In chapter 5 translated as “Europe, The Winner,” Reid cleverly illustrated a typical American couple and tracked them having a usual vacation using typically American products and services. He then revealed how every single product and service was owned by a European company to prove the European economy and production capacity invaded the American continent.

Reid revealed that the united Europe was not just an economic success story; but it was a social success as well. “The unified Europe has a higher life expectancy, lower infant mortality, lower rates of heart disease and cancer, and health insurance that covers every person, all for about half as much per capita as the United States spends” he wrote.

He took poverty rates as an illustration and told that about 20% of adults in America were living in poverty at any given time, while the figure in France was 7.5% and in Italy 6.5%.

Another important illustration was the social safety systems. Europeans were paying a Value-Added Tax, to pay for health care, unemployment subsidy, housing benefits and other such services in the interest of the commonwealth. Whereas in America, the term “welfare state” was used by politicians “seeking to attack those who want to give away huge sums of public money” Reid explained. But in Europe people were proud of the social safety and the most unifying mindset of the Europeans was the shared sense of the government’s social responsibility to everyone and the basic responsibility of everyone to pay for the social safety model. This was not a shared American value, where the individual was valued over the collective and government was perceived as the problem and not a solution.

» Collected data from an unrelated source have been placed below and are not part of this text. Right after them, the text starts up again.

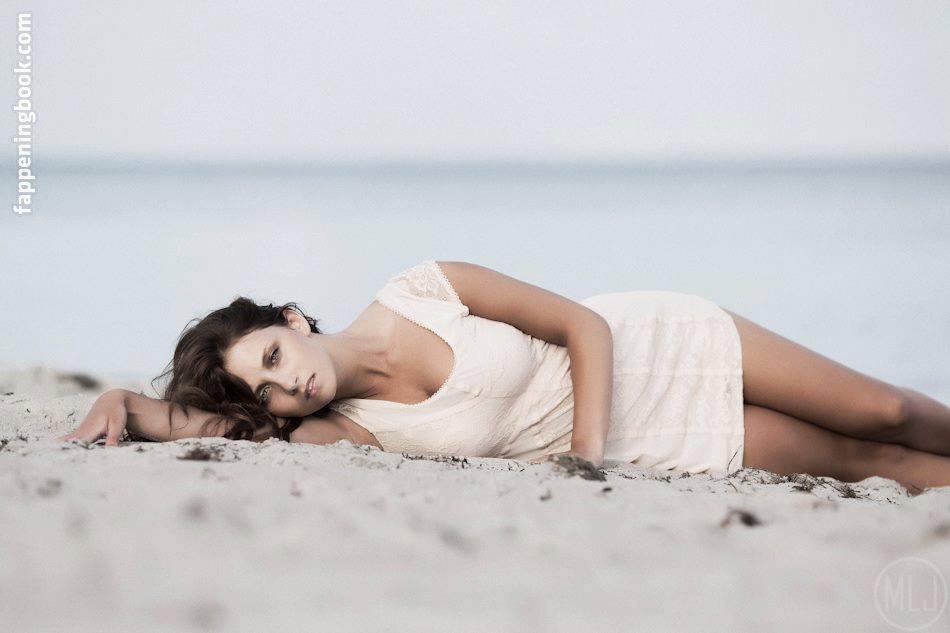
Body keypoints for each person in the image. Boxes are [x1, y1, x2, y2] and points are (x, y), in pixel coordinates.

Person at [58, 259, 950, 493]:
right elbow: (213, 432)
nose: (285, 388)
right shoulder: (346, 432)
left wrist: (585, 456)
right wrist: (123, 402)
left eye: (273, 358)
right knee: (866, 461)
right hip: (657, 438)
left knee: (886, 406)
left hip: (653, 345)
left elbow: (580, 324)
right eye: (266, 391)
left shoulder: (422, 288)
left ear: (291, 319)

He supported his social arguments with the death penalty practised in U.S.A. which was conversely condemned in Europe. The modern European principle against the death penalty constituted a huge gap between European and American cultures. Reid quoted a European saying, “Your country stands with China, Iran, Saudi Arabia, and the Democratic Republic of the Congo in number of executions.” Reid pointed out that Europeans knew George W. Bush as “the world’s leading executioner” due to his signature on 153 death warrants while he was governor of Texas.

Another newly coined illustration by him about the young people in Europe was Generation E, which stood particularly for the largely borderless young people who considered themselves European rather than Spanish or Czechs. This claim shows really the success in unity of the people living in different countries but in the same continent.

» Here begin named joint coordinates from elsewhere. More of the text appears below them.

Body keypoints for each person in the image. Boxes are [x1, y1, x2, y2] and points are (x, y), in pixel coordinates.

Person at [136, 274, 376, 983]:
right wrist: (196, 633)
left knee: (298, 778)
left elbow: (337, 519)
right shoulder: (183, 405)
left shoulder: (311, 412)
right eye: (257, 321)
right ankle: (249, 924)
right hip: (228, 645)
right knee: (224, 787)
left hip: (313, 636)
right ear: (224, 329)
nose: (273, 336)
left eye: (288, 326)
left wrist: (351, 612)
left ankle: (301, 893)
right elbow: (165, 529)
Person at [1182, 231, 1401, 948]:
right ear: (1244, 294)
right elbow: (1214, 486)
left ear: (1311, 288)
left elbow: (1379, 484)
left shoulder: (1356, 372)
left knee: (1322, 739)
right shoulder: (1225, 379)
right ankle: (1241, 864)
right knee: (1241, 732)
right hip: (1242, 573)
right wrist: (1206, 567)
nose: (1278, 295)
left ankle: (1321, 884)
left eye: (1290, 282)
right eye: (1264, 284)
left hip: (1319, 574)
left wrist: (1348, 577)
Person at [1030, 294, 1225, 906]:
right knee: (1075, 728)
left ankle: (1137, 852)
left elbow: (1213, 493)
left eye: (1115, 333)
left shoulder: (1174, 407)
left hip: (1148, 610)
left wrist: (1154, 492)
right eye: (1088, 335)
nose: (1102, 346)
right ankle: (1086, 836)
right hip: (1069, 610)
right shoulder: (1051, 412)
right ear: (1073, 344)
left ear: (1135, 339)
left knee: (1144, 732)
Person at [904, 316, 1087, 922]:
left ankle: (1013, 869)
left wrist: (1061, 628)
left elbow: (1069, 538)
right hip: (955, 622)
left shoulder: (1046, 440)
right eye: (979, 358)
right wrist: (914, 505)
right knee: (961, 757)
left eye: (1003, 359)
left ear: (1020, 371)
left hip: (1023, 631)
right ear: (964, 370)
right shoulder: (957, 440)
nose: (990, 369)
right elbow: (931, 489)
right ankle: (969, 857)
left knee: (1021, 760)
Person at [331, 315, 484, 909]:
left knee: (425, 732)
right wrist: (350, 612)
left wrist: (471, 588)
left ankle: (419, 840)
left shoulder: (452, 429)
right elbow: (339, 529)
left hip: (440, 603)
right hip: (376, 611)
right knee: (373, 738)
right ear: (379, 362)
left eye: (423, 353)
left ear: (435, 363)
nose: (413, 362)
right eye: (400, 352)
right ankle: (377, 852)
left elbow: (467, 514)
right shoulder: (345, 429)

Reid gave lots of examples and illustrations while comparing the two United States across the Atlantic. They are often fascinating and persuasive for the reader.

He was successful at pointing out the new united Europe’s achievements and successes in the world, while there might be some over statements for Europe as being an opponent of the U.S.A. While it is a reality that Europe is much stronger than in the past, getting the supremacy of the world was never an aim for it after the World War II, but they were always on the same side as allies. Maybe, the Americans were not really aware of it and Reid’s claim was to make them aware of Europe’s increasing power by making these overstatements by intention. And seeing the cracks in the Union, I think it is time for all the Europeans to think once again on the common values that they were united, which rose them to the level where they are now and better to maintain it for the sake of Europe and the world.

 

 

* Reid,T.R. (2004). The United States of Europe: The New Superpower and the End of American Supremacy USA, Penguin Books, ISBN-10: 1594200335.